# Stock tank as a brooder?



## deputycliff

I'm new to chickens and I'm about 75% done building my chicken enclosure which is a 8'x16' run with a 4'x8' coop for Approx 8 chickens. So, I'm now trying to decide what to use as a brooder. I saw a 100 gal Rubbermaid Stock tank measuring 31 in. x 53 in. x 25 in. at Tractor Supply and was wondering if this would make a good brooder because on e done I can easily repurpose it. Any thoughts would be appreciated.


----------



## Bird_slave

Sure you can use a stock tank, but they are a bit pricey. I have a brooder that I have brooded so many chicks in I've lost count of the number. We started with a kiddie pool and various pieces of PVC we had laying around. We had to buy the PVC "T's and "elbows", but that cost us less than $3. The PVC frame is then wrapped in heavy duty plastic as a draft guard. When we're through with it it gets disassembled and goes back into storage.


----------



## deputycliff

Bird_slave said:


> Sure you can use a stock tank, but they are a bit pricey. I have a brooder that I have brooded so many chicks in I've lost count of the number. We started with a kiddie pool and various pieces of PVC we had laying around. We had to buy the PVC "T's and "elbows", but that cost us less than $3. The PVC frame is then wrapped in heavy duty plastic as a draft guard. When we're through with it it gets disassembled and goes back into storage.

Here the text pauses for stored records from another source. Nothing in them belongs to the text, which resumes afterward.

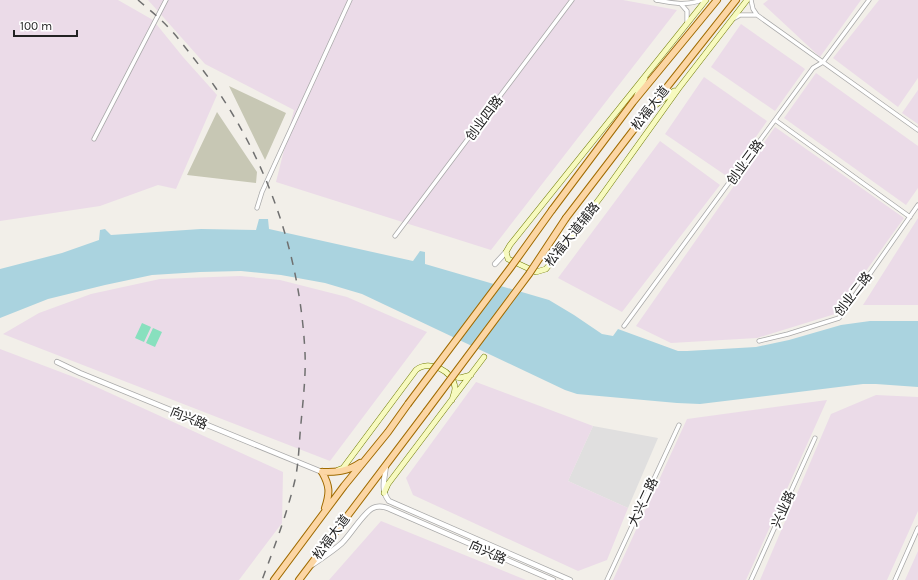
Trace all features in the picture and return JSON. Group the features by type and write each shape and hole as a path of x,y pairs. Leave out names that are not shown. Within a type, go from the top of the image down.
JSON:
{"main road":[{"path":"506,252 706,0"},
{"name":"松福大道","path":"274,580 323,514 388,432 633,102 717,0"},
{"name":"松福大道","path":"299,580 529,274 566,218 736,0"},
{"name":"松福大道辅路","path":"506,252 508,259 536,272 546,268 600,198 679,88 747,0"},
{"path":"633,102 649,70"},
{"path":"648,111 679,88"},
{"path":"384,493 388,484 484,357"},
{"path":"332,472 343,468 416,370 420,367 429,365 434,366 455,378 471,375"},
{"path":"445,373 453,381 455,387 452,400"},
{"name":"松福大道","path":"322,472 341,472 352,468 366,459"},
{"name":"松福大道","path":"322,472 328,482 329,495 323,514"}],"street":[{"path":"94,139 166,0"},
{"path":"257,208 262,192 350,0"},
{"name":"创业四路","path":"395,236 572,0"},
{"path":"656,0 681,4 693,3 702,0"},
{"path":"751,0 753,9 757,15 918,130"},
{"name":"创业三路","path":"624,326 813,68 823,62 869,0"},
{"path":"681,4 687,11 687,23"},
{"path":"733,20 740,15 757,15"},
{"path":"775,120 910,217"},
{"name":"创业二路","path":"759,341 788,334 838,318 918,205"},
{"path":"495,264 506,252"},
{"name":"向兴路","path":"57,362 80,373 322,472"},
{"name":"大兴二路","path":"607,580 679,425"},
{"name":"兴业路","path":"751,580 815,438"},
{"path":"384,493 386,465"},
{"name":"向兴路","path":"384,493 389,501 394,504 570,580"},
{"name":"向兴路","path":"307,569 341,544 350,535 369,510 382,507 553,580"},
{"path":"895,580 918,528"}],"shaded area":[{"path":"0,0 118,0 153,20 217,95 176,189 158,185 100,206 0,221"},
{"path":"148,0 623,0 677,10 491,250 276,182 294,110 205,64"},
{"path":"768,0 861,0 820,57 763,4"},
{"path":"879,0 918,0 918,78 898,107 833,58"},
{"path":"741,24 805,69 775,111 711,67"},
{"path":"816,73 918,146 918,188 906,205 784,118"},
{"path":"704,77 767,121 728,177 665,134"},
{"path":"229,86 286,113 265,160"},
{"path":"918,90 918,124 902,113"},
{"path":"217,112 257,172 256,183 187,175"},
{"path":"775,127 904,218 835,314 757,338 671,343 636,326"},
{"path":"660,141 720,185 622,312 558,278"},
{"path":"918,218 918,305 863,305"},
{"path":"240,276 280,280 347,297 427,332 330,461 3,334 39,313 91,294 160,279"},
{"path":"0,349 79,379 283,472 282,523 239,580 0,580"},
{"path":"476,382 593,426 568,481 628,508 607,560 578,571 413,495 406,478"},
{"path":"876,395 918,397 918,511 887,580 760,580 831,414"},
{"path":"827,400 746,580 613,580 687,419"},
{"path":"593,426 658,438 628,508 568,481"},
{"path":"381,521 526,580 329,580"},
{"path":"918,551 918,580 905,580"}],"green space":[{"path":"142,323 151,327 144,342 135,338"},
{"path":"153,328 162,332 155,347 146,343"}],"water":[{"path":"259,219 268,219 269,229 413,261 420,251 425,252 425,264 549,300 602,334 613,336 618,329 678,351 756,347 789,340 841,325 870,321 918,321 918,387 863,384 700,404 577,394 565,390 362,294 325,283 281,275 241,271 152,275 48,299 0,318 0,269 62,253 99,240 100,230 105,229 111,235 201,229 256,230"}],"railway":[{"path":"138,0 162,21 181,42 222,97 242,130 274,201 286,238 295,275 302,314 305,353 304,388 298,459 295,480 288,505 262,580"}]}
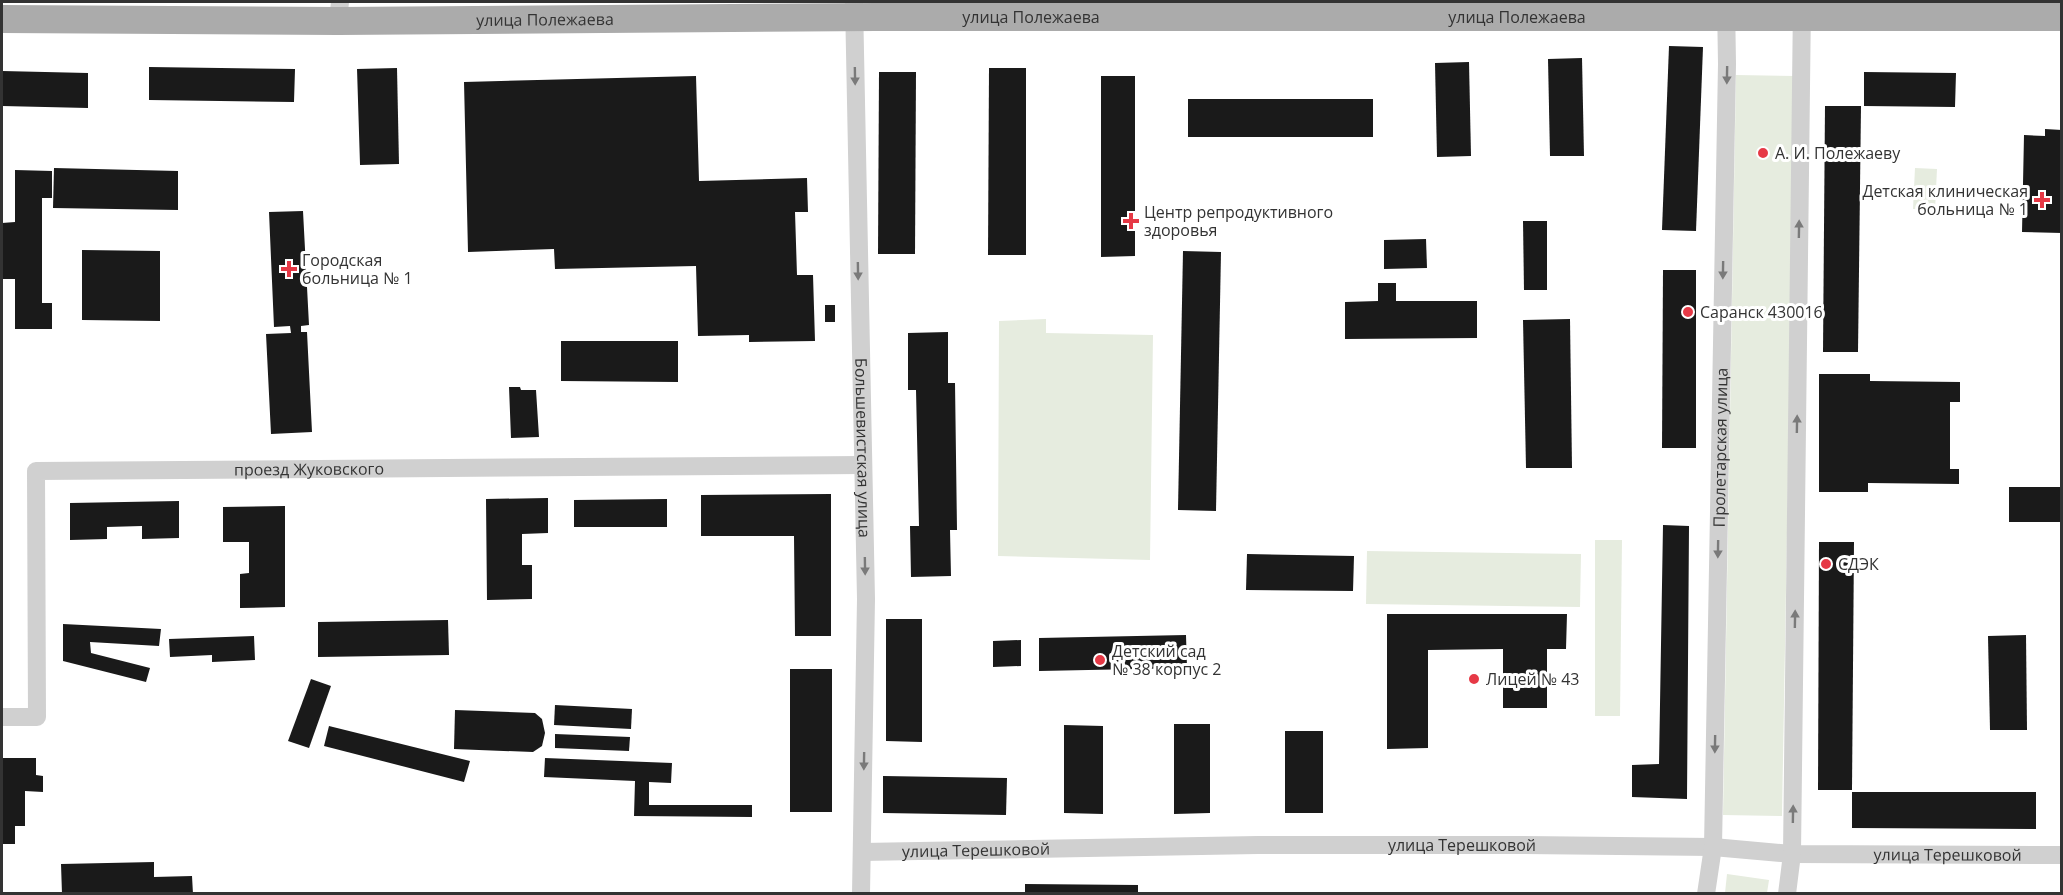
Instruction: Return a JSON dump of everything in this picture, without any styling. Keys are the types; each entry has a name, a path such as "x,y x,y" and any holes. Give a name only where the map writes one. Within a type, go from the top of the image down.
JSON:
{"main road":[{"name":"улица Полежаева","path":"2,19 339,11 854,9 1801,9 2061,17"}],"street":[{"name":"Большевистская улица","path":"854,9 866,599 861,894"},
{"name":"Пролетарская улица","path":"1706,894 1713,847 1727,87 1726,9"},
{"path":"1787,894 1792,854 1801,9"},
{"name":"проезд Жуковского","path":"2,717 37,717 36,471 862,465"},
{"name":"улица Терешковой","path":"862,852 1269,845 1713,847 1792,854 2061,855"}],"shaded area":[{"path":"1736,75 1795,76 1782,816 1723,815"},
{"path":"1915,168 1937,169 1935,210 1913,209"},
{"path":"1046,319 1046,333 1153,335 1150,560 998,556 999,321"},
{"path":"1595,540 1622,540 1620,716 1595,716"},
{"path":"1367,551 1581,554 1580,607 1366,604"},
{"path":"1727,874 1769,880 1767,893 1725,893"}],"building":[{"path":"1669,46 1703,47 1696,231 1662,230"},
{"path":"1582,58 1584,156 1550,156 1548,59"},
{"path":"1469,62 1471,156 1437,157 1435,63"},
{"path":"149,67 295,69 294,102 149,100"},
{"path":"397,68 399,164 360,165 357,69"},
{"path":"989,68 1026,68 1026,255 988,255"},
{"path":"2,71 88,73 88,108 2,106"},
{"path":"879,72 916,72 915,254 878,254"},
{"path":"1864,72 1956,73 1955,107 1864,106"},
{"path":"696,76 699,181 807,178 808,212 795,212 797,275 813,275 815,341 749,342 749,335 698,336 696,266 555,269 554,249 468,252 464,82"},
{"path":"1101,76 1135,76 1135,256 1101,257"},
{"path":"1188,99 1373,99 1373,137 1188,137"},
{"path":"1825,106 1861,106 1858,352 1823,352"},
{"name":"Детская клиническая больница № 1","path":"2045,129 2062,130 2062,233 2022,232 2024,135 2045,136"},
{"path":"54,168 178,171 178,210 53,208"},
{"path":"15,170 52,171 52,198 42,198 42,303 52,303 52,329 15,329 15,279 2,279 2,223 15,222"},
{"name":"Городская больница № 1","path":"303,211 309,325 301,326 301,332 307,332 312,432 271,434 266,334 291,333 290,326 274,327 269,212"},
{"path":"1523,221 1547,221 1547,290 1524,290"},
{"path":"1426,239 1427,268 1384,269 1384,240"},
{"path":"82,250 160,251 160,321 82,320"},
{"path":"1183,251 1221,252 1216,511 1178,510"},
{"path":"1663,270 1696,270 1696,448 1662,448"},
{"path":"1378,283 1396,283 1396,301 1477,301 1477,338 1345,339 1345,302 1378,301"},
{"path":"825,305 835,305 835,322 825,322"},
{"path":"1570,319 1572,468 1526,468 1523,320"},
{"path":"948,332 948,383 955,383 957,530 950,530 951,576 911,577 910,526 919,526 916,390 908,390 908,333"},
{"path":"561,341 678,341 678,382 561,381"},
{"path":"1819,374 1870,374 1870,381 1960,382 1960,402 1950,402 1950,469 1959,469 1959,484 1868,483 1868,492 1819,492"},
{"path":"509,387 536,390 539,437 511,438"},
{"path":"2009,487 2062,487 2062,522 2009,522"},
{"path":"831,494 831,636 795,636 794,536 701,536 701,495"},
{"path":"548,498 548,533 522,534 522,565 532,565 532,599 487,600 486,499"},
{"path":"667,499 667,527 574,527 574,500"},
{"path":"179,501 179,538 142,539 142,526 107,527 107,539 70,540 70,503"},
{"path":"285,506 285,607 240,608 240,574 249,573 249,542 223,542 223,507"},
{"path":"1663,525 1689,526 1687,799 1632,797 1632,765 1659,764"},
{"path":"1819,542 1854,542 1852,790 1818,790"},
{"path":"1247,554 1354,556 1353,591 1246,590"},
{"path":"1387,614 1567,614 1566,649 1547,649 1547,708 1503,708 1503,649 1428,650 1428,748 1387,749"},
{"path":"886,619 922,619 922,742 886,741"},
{"path":"448,620 449,655 318,657 318,622"},
{"path":"63,624 161,629 159,646 90,642 91,653 150,668 146,682 63,661"},
{"path":"1186,635 1187,668 1039,671 1039,638"},
{"path":"2026,635 2027,730 1990,730 1988,636"},
{"path":"254,636 255,660 212,662 212,655 170,657 169,639"},
{"path":"1021,640 1021,666 993,667 993,641"},
{"path":"790,669 832,669 832,812 790,812"},
{"path":"311,679 331,686 309,748 288,741"},
{"path":"555,705 632,709 631,729 554,725"},
{"path":"455,710 535,713 542,719 545,733 542,746 533,752 454,749"},
{"path":"1174,724 1210,724 1210,813 1174,814"},
{"path":"1064,725 1103,726 1103,814 1064,813"},
{"path":"329,726 470,761 464,782 324,746"},
{"path":"1285,731 1323,731 1323,813 1285,813"},
{"path":"555,734 630,737 629,751 555,748"},
{"path":"2,758 36,758 36,775 43,776 43,792 25,791 25,826 15,826 15,844 2,844"},
{"path":"545,758 672,763 671,783 649,782 649,805 752,805 752,817 634,816 635,781 544,777"},
{"path":"883,776 1007,778 1006,815 883,813"},
{"path":"1852,792 2036,792 2036,829 1852,828"},
{"path":"154,862 154,877 192,876 193,894 62,894 61,864"},
{"path":"1025,884 1138,885 1138,894 1025,894"}],"place":[{"name":"А. И. Полежаеву","path":"1763,153"},
{"name":"Детская клиническая больница № 1","path":"2042,200"},
{"name":"Центр репродуктивного здоровья","path":"1131,221"},
{"name":"Городская больница № 1","path":"289,269"},
{"name":"Саранск 430016","path":"1688,312"},
{"name":"СДЭК","path":"1826,564"},
{"name":"Детский сад № 38 корпус 2","path":"1100,660"},
{"name":"Лицей № 43","path":"1474,679"}]}
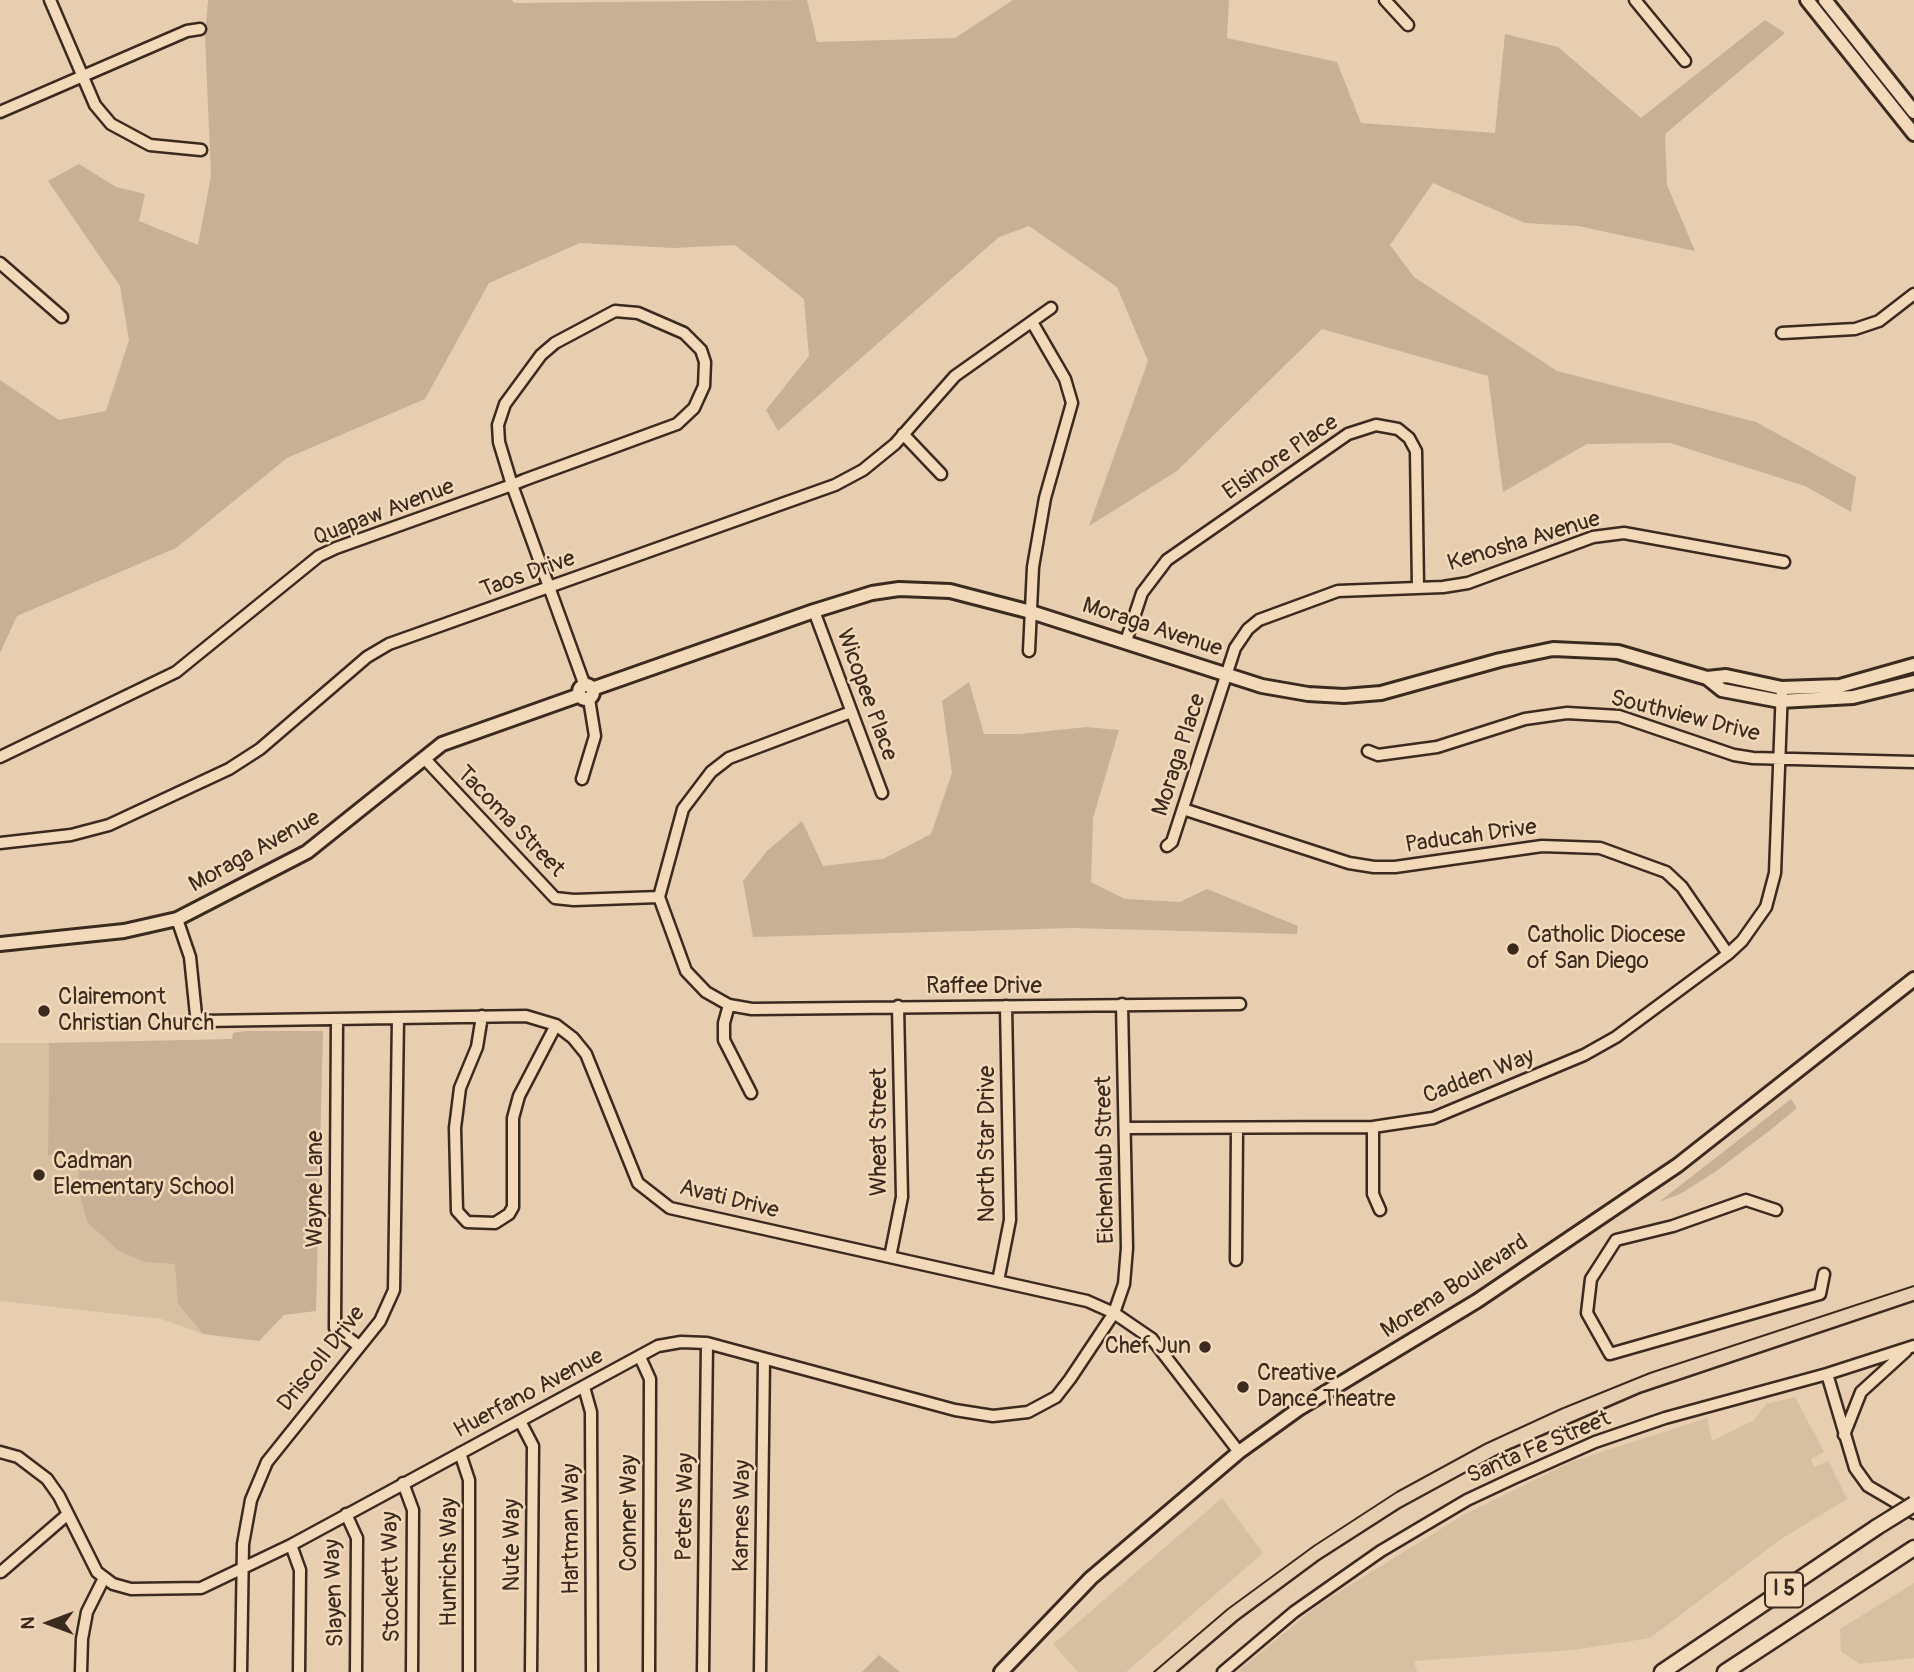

That's a pretty clever idea!


----------



## 7chicks

That's what they use at my TSC for the chicks - the stock tanks. Works fine for them every year.


----------



## deputycliff

7chicks said:


> That's what they use at my TSC for the chicks - the stock tanks. Works fine for them every year.


That's what gave me the idea but those chicks don't stay in them that long before being sold so I thought I'd throw the question out their about using them more long term.


----------



## bkenright

We used a rubbery cattle waterer for a brooder and it worked great. The only thing is we had to keep it covered so they wouldn't jump onto the edge. They did have to stay in there probably longer than they should have (until the meatbirds were kicked out), but it worked.

We screwed a board across the middle to hang the heat lamp. One side had a sheet of plywood across the top for sleeping under and I had to put chicken wire over the other half to keep them in.


----------



## Reinerchick

We jut used an extra large box and it worked great!! Lol


----------



## Clearcut23

We used an old play pen


----------



## Apyl

I use my old guinea pig cage as my main brooder, this year I had to bring in 2 huge boxes since the winter wouldn't go away and a couple of our carriers to separate some chicks that got picked on.

Pic 1 - is the guinea pig cage
Pic 2- is 1 of the boxes before I put up the 2nd
Pic 3 - is one of the few carrying boxes we have for the fair but we used them as quarantine boxes this year as well for some chicks.


----------



## EdisNiksic

Apyl wat breed is he chick that is brown in the second brooder. It is by the feeder? Also is that two guineas i see in there?


----------



## EdisNiksic

Or turkeys.


----------



## Apyl

EdisNiksic said:


> Apyl wat breed is he chick that is brown in the second brooder. It is by the feeder? Also is that two guineas i see in there?


The brown one is a Brown laced polish, no guineas but 2 turkey poults.


----------